GOAL ▸ Please return every line below that contains the word "EDGE". Matches must have the same case.

** BEGIN RECORDS TO USE **

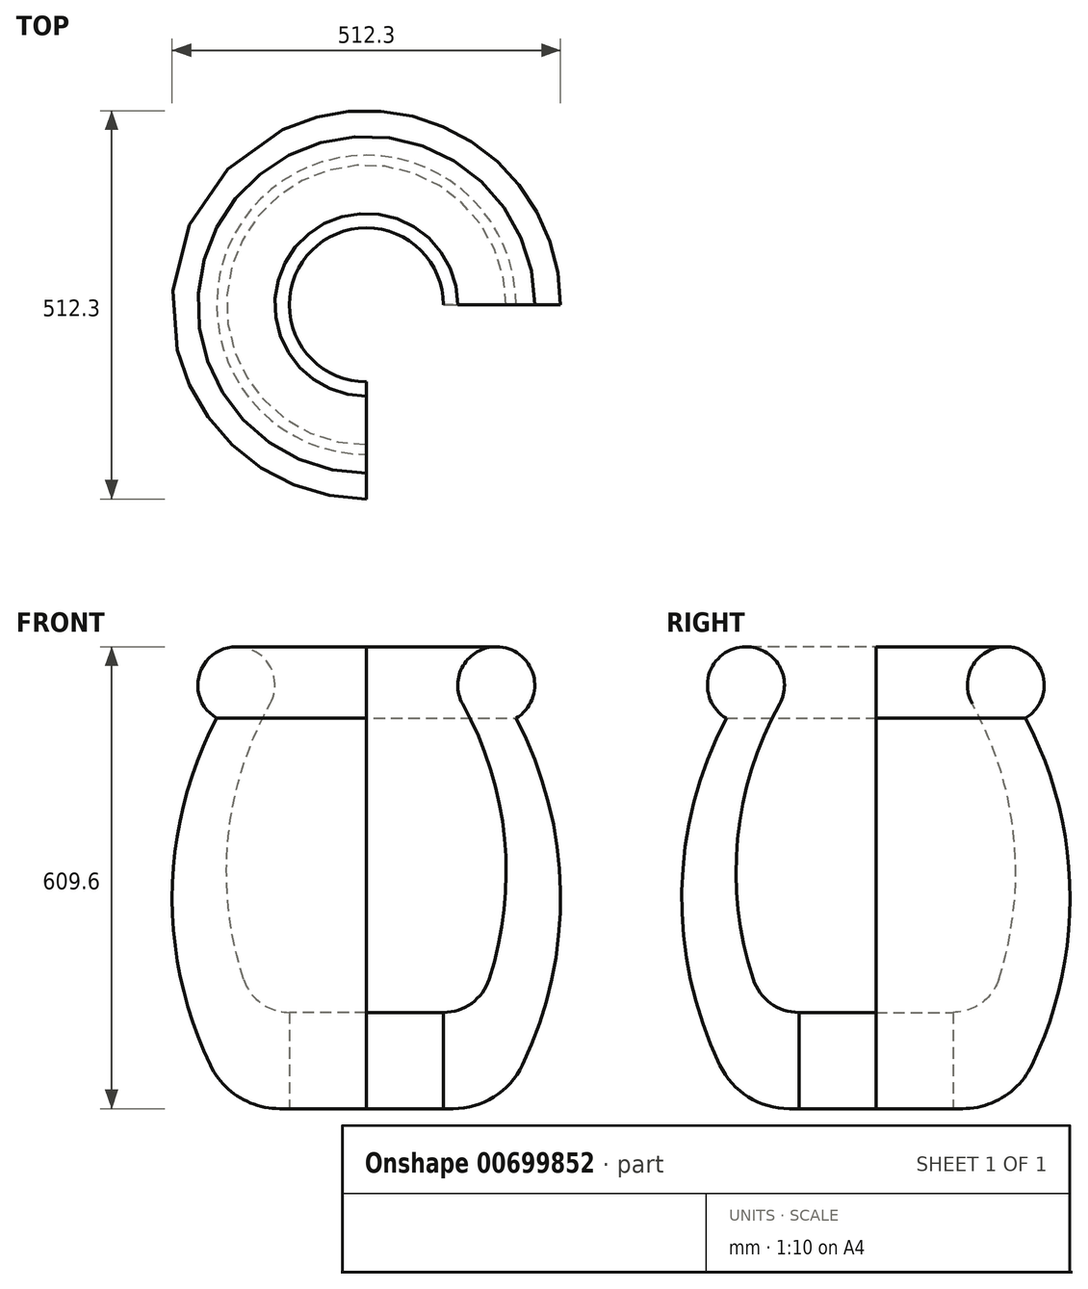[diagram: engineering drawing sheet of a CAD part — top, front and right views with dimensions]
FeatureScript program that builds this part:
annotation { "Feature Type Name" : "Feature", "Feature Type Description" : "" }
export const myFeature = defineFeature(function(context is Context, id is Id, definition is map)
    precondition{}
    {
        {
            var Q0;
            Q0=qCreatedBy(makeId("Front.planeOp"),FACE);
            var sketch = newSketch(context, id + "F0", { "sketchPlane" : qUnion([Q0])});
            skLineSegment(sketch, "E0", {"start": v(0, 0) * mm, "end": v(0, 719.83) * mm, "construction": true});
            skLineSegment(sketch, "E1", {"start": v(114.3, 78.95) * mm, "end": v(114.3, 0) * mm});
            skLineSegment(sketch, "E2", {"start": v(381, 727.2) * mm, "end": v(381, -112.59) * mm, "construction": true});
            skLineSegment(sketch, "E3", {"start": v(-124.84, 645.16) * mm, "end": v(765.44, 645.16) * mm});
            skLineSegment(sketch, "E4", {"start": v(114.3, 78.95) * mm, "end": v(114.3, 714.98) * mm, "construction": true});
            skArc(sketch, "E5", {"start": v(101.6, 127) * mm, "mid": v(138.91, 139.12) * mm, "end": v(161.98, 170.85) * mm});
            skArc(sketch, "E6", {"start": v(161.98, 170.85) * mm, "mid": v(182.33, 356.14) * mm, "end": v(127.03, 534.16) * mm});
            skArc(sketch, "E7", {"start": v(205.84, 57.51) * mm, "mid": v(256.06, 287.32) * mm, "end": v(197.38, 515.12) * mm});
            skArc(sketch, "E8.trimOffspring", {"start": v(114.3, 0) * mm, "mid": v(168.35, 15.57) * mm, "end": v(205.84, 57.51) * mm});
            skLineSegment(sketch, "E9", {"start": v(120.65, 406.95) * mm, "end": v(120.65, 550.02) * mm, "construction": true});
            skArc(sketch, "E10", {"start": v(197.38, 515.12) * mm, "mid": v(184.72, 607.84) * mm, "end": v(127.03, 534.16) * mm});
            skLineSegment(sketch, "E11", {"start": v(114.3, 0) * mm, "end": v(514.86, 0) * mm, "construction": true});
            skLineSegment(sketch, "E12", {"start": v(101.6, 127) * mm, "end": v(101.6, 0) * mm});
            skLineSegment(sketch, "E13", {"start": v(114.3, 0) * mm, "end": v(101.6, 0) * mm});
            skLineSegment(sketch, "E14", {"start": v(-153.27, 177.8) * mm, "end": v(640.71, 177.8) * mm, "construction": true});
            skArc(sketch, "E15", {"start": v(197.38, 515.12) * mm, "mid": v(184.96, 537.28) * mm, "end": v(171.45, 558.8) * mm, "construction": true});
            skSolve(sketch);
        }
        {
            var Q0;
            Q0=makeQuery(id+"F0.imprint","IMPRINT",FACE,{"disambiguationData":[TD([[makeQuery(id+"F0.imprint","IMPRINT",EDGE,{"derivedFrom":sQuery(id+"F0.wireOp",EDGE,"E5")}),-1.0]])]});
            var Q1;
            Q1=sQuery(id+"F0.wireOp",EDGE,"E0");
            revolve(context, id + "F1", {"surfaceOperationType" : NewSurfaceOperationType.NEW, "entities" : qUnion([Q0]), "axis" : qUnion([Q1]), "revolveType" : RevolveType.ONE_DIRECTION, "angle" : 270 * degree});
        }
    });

** END RECORDS TO USE **

OUTPUT FOR THIS TASK ▸
            Q0=makeQuery(id+"F0.imprint","IMPRINT",FACE,{"disambiguationData":[TD([[makeQuery(id+"F0.imprint","IMPRINT",EDGE,{"derivedFrom":sQuery(id+"F0.wireOp",EDGE,"E5")}),-1.0]])]});
            Q1=sQuery(id+"F0.wireOp",EDGE,"E0");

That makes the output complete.